百惠拿手绢擦擦眼泪,懒得理他,心想我就算是個老虎,你丫也是個武松,哪敢跟你老炸毛儿啊。
“這两天你要有其他的差事先放放吧,按着娘說的要求帮她寻個丫头回来,不管咋說我都是嫁出去的姑娘了,就算沒出门子,爹娘屋裡的事也轮不到我来管。磨叨两句也就是牢骚牢骚,他爹,日子苦点,人累点啥我都能忍受,唯独真受不了两口子中间再夹個人进来,那样我這心就真死了。”
百惠殷殷的瞅着沈牛儿,揪着胸口,就跟就着他的心一样,沈牛儿觉着自己這心直折個儿。对着這水汪汪泪蒙蒙对他期盼不已的大眼睛怎么也說不出狠话,鬼使神差的就应了以后不会纳小的浑话儿。

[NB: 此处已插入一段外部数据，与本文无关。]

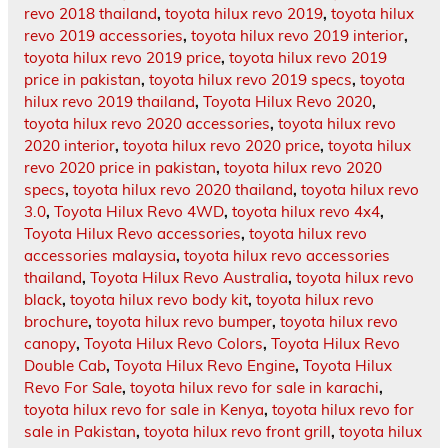
revo 2018 thailand
,
toyota hilux revo 2019
,
toyota hilux
revo 2019 accessories
,
toyota hilux revo 2019 interior
,
toyota hilux revo 2019 price
,
toyota hilux revo 2019
price in pakistan
,
toyota hilux revo 2019 specs
,
toyota
hilux revo 2019 thailand
,
Toyota Hilux Revo 2020
,
toyota hilux revo 2020 accessories
,
toyota hilux revo
2020 interior
,
toyota hilux revo 2020 price
,
toyota hilux
revo 2020 price in pakistan
,
toyota hilux revo 2020
specs
,
toyota hilux revo 2020 thailand
,
toyota hilux revo
3.0
,
Toyota Hilux Revo 4WD
,
toyota hilux revo 4x4
,
Toyota Hilux Revo accessories
,
toyota hilux revo
accessories malaysia
,
toyota hilux revo accessories
thailand
,
Toyota Hilux Revo Australia
,
toyota hilux revo
black
,
toyota hilux revo body kit
,
toyota hilux revo
brochure
,
toyota hilux revo bumper
,
toyota hilux revo
canopy
,
Toyota Hilux Revo Colors
,
Toyota Hilux Revo
Double Cab
,
Toyota Hilux Revo Engine
,
Toyota Hilux
Revo For Sale
,
toyota hilux revo for sale in karachi
,
toyota hilux revo for sale in Kenya
,
toyota hilux revo for
sale in Pakistan
,
toyota hilux revo front grill
,
toyota hilux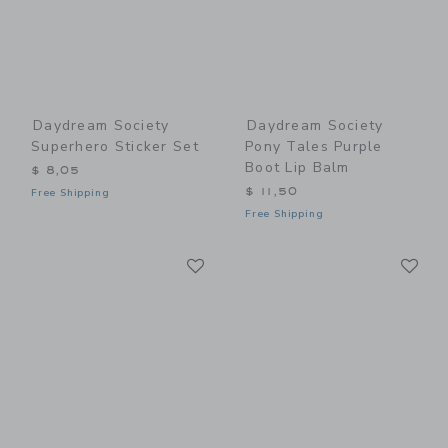
Daydream Society
Daydream Society
Superhero Sticker Set
Pony Tales Purple
Boot Lip Balm
$ 8,05
$ 11,50
Free Shipping
Free Shipping
Link
Li
Link
Link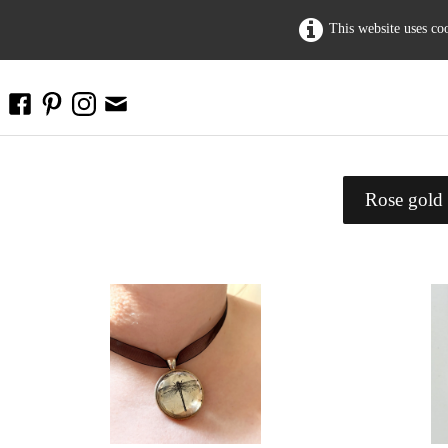
This website uses co
Rose gold 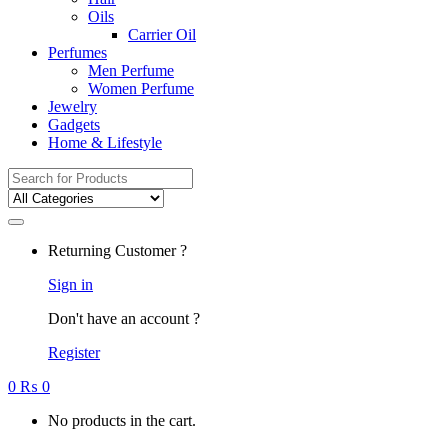
Oils
Carrier Oil
Perfumes
Men Perfume
Women Perfume
Jewelry
Gadgets
Home & Lifestyle
Search
for:
Returning Customer ?
Sign in
Don't have an account ?
Register
0
₨
0
No products in the cart.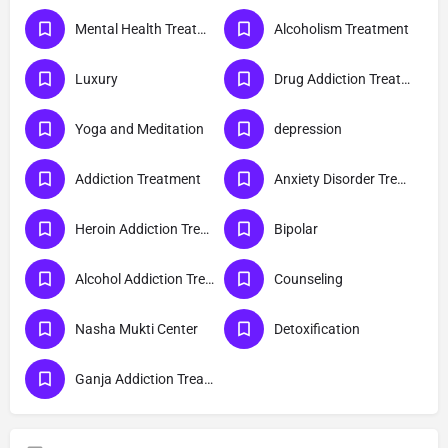
Mental Health Treatment
Alcoholism Treatment
Luxury
Drug Addiction Treatment
Yoga and Meditation
depression
Addiction Treatment
Anxiety Disorder Treatment
Heroin Addiction Treatment
Bipolar
Alcohol Addiction Treatment
Counseling
Nasha Mukti Center
Detoxification
Ganja Addiction Treatment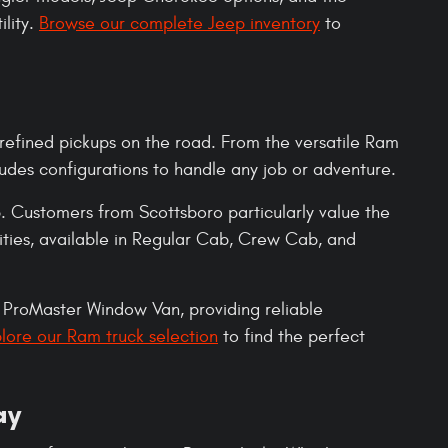
ility.
Browse our complete Jeep inventory
to
refined pickups on the road. From the versatile Ram
des configurations to handle any job or adventure.
 Customers from Scottsboro particularly value the
ties, available in Regular Cab, Crew Cab, and
ProMaster Window Van, providing reliable
lore our Ram truck selection
to find the perfect
ay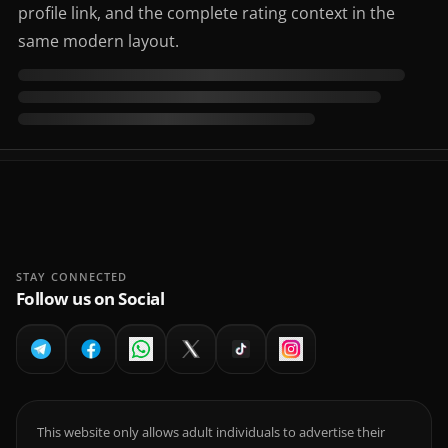
profile link, and the complete rating context in the
same modern layout.
STAY CONNECTED
Follow us on Social
This website only allows adult individuals to advertise their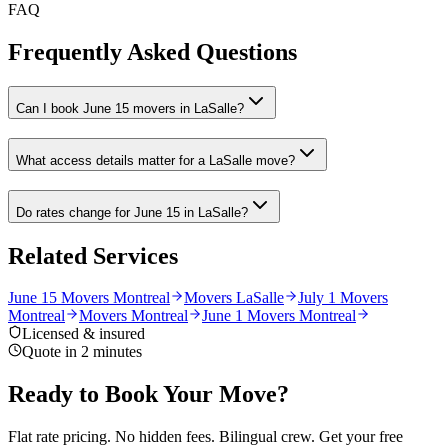
FAQ
Frequently Asked Questions
Can I book June 15 movers in LaSalle?
What access details matter for a LaSalle move?
Do rates change for June 15 in LaSalle?
Related Services
June 15 Movers Montreal
Movers LaSalle
July 1 Movers
Montreal
Movers Montreal
June 1 Movers Montreal
Licensed & insured
Quote in 2 minutes
Ready to Book Your Move?
Flat rate pricing. No hidden fees. Bilingual crew. Get your free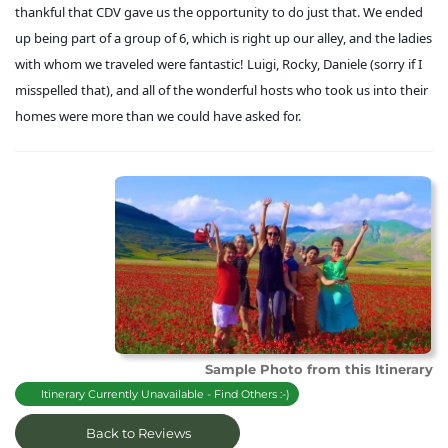
thankful that CDV gave us the opportunity to do just that. We ended
up being part of a group of 6, which is right up our alley, and the ladies
with whom we traveled were fantastic! Luigi, Rocky, Daniele (sorry if I
misspelled that), and all of the wonderful hosts who took us into their
homes were more than we could have asked for.
Sample Photo from this Itinerary
Itinerary Currently Unavailable - Find Others :-)
Back to Reviews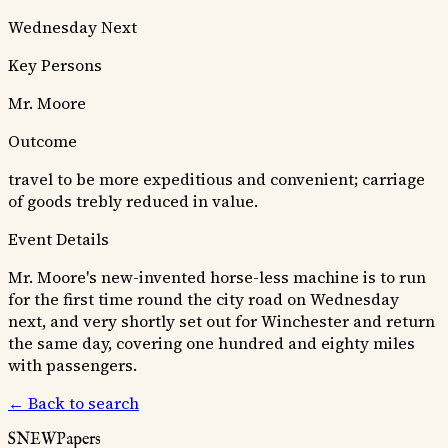
Wednesday Next
Key Persons
Mr. Moore
Outcome
travel to be more expeditious and convenient; carriage
of goods trebly reduced in value.
Event Details
Mr. Moore's new-invented horse-less machine is to run
for the first time round the city road on Wednesday
next, and very shortly set out for Winchester and return
the same day, covering one hundred and eighty miles
with passengers.
← Back to search
SNEWPapers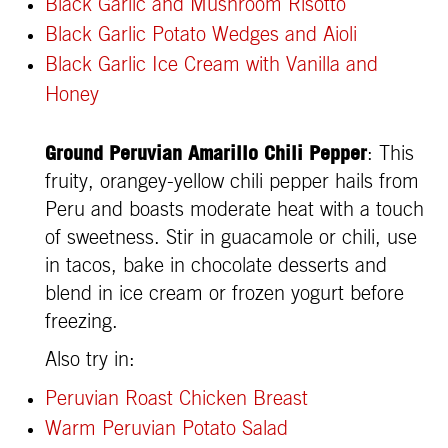
Black Garlic and Mushroom Risotto
Black Garlic Potato Wedges and Aioli
Black Garlic Ice Cream with Vanilla and
Honey
Ground Peruvian Amarillo Chili Pepper
: This
fruity, orangey-yellow chili pepper hails from
Peru and boasts moderate heat with a touch
of sweetness. Stir in guacamole or chili, use
in tacos, bake in chocolate desserts and
blend in ice cream or frozen yogurt before
freezing.
Also try in:
Peruvian Roast Chicken Breast
Warm Peruvian Potato Salad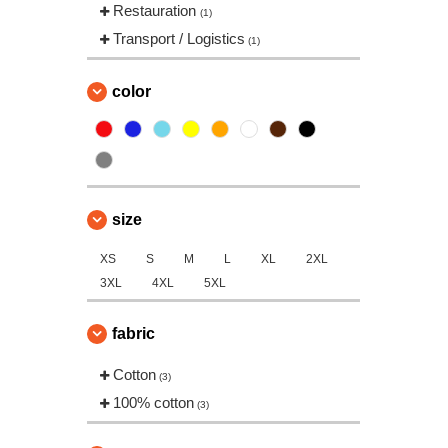
Restauration
(1)
Transport / Logistics
(1)
color
size
XS
S
M
L
XL
2XL
3XL
4XL
5XL
fabric
Cotton
(3)
100% cotton
(3)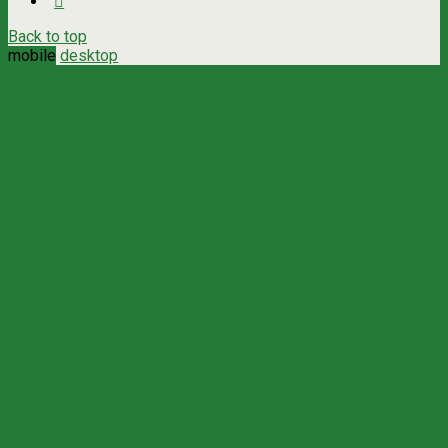
Back to top
mobile
desktop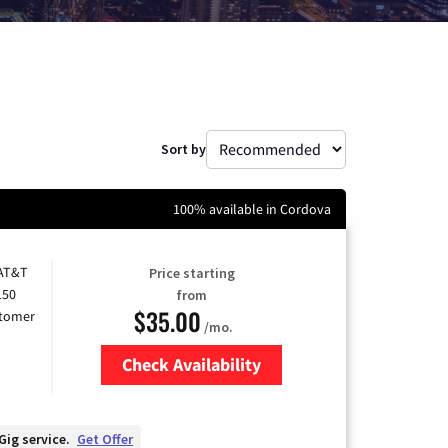
Sort by
100% available in Cordova
 AT&T
Price starting
150
from
$35.00
stomer
/mo.
Check Availability
Zip Code
Gig service.
Get Offer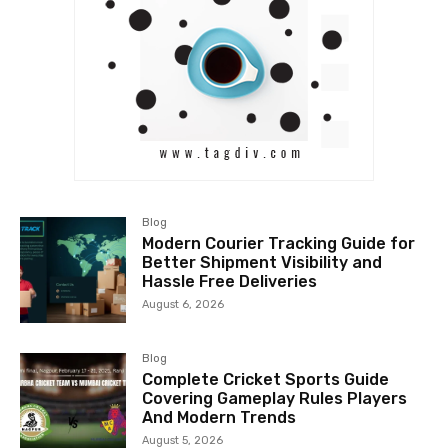
Blog
Modern Courier Tracking Guide for
Better Shipment Visibility and
Hassle Free Deliveries
August 6, 2026
Blog
Complete Cricket Sports Guide
Covering Gameplay Rules Players
And Modern Trends
August 5, 2026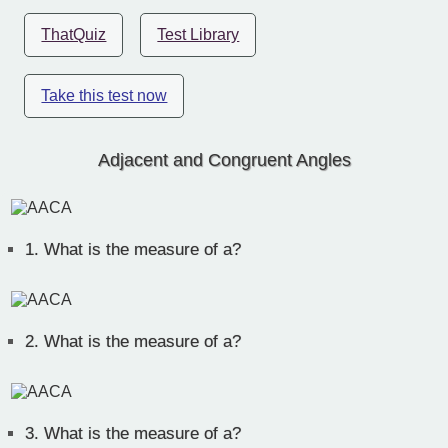
ThatQuiz
Test Library
Take this test now
Adjacent and Congruent Angles
1.
What is the measure of a?
2.
What is the measure of a?
3.
What is the measure of a?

半晌才从她那幽深漆黑的眼睛裡缓過神,看她欣喜羞涩的看着自己,慌忙尴尬的假咳一声,撇過脑袋,說:“這几天本也沒什么事,不過過两天得出趟门子。只是岳母說得丫头不那么好找,除非是大户人家裡放出来的丫头,看来得去求求干爹。”
丫头的事百惠一点不想管,由得他们自己去研究各扫门前雪吧,不是她性子凉薄,只是她一個女人怎么和社会挣。再說那個還是她亲爹,况且他对儿女也沒說的,难道要她真大义灭亲啊,她還沒残到那個程度,至多是知道他是什么人得了。只问:“要走?去哪啊?多前儿回啊?”
“知府夫人要开個南货店,叫我去摸摸门路,有她的引荐也不费什么功夫,至多一個月就能来回。夫人刚来,手下得用得人又少,话裡话的意思是铺子开起来后让我帮忙顶着,以后也是大掌柜了,這样总算有了正经营生,家裡還有地,生活也就稳定了。”家裡捉襟见肘马上就要无银买米沈牛儿心中有数,可王府水深他不想搅合,衙门那头又不是日日有差,近日他是着急上火急的他嘴边儿起了一溜火泡。
“咱们是白身,顶了铺子可就是商户了,日后儿子還怎么科考。”现在科考虽然不限制商户子弟,可也是分三六九等的,同等之下商为次取。
“我還能不知道其中厉害,再說夫人也不会那般信任,商铺会挂在她门下奴才身上,我就是干出力,净领红。她看重我在丰城的人脉和本事,咱们看重她能给银子给好处,這叫互惠互利。”
沈牛儿的话为百惠解了心中疑惑。